Action item: Only the lines from the one with "53 98 11.49" to the end of the data below should be returned, each exactly as it stands.

Source data: Begin

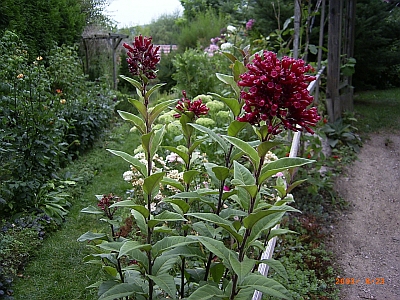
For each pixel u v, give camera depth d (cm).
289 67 143
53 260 378
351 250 389
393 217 451
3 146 442
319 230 412
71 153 652
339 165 584
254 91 143
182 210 183
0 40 605
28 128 469
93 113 737
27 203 452
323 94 769
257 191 142
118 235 221
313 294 318
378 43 1005
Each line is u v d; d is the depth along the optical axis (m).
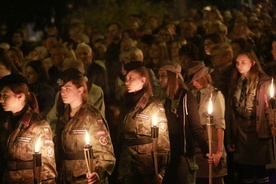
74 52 14.84
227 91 12.15
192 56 13.08
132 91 9.31
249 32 16.77
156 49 14.25
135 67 9.27
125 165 9.29
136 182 9.25
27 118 8.51
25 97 8.57
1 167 9.28
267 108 10.95
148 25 20.91
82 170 8.54
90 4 31.70
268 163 11.55
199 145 9.71
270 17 21.89
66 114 8.73
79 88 8.61
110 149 8.66
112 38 17.95
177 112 9.78
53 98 11.49
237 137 11.60
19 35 21.05
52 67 13.84
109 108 11.84
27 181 8.46
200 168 10.41
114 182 11.31
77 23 21.47
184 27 18.83
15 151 8.48
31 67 11.72
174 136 9.77
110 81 15.83
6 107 8.55
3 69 11.80
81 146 8.56
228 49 12.23
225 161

Source data: End

Answer box:
53 98 11.49
237 137 11.60
19 35 21.05
52 67 13.84
109 108 11.84
27 181 8.46
200 168 10.41
114 182 11.31
77 23 21.47
184 27 18.83
15 151 8.48
31 67 11.72
174 136 9.77
110 81 15.83
6 107 8.55
3 69 11.80
81 146 8.56
228 49 12.23
225 161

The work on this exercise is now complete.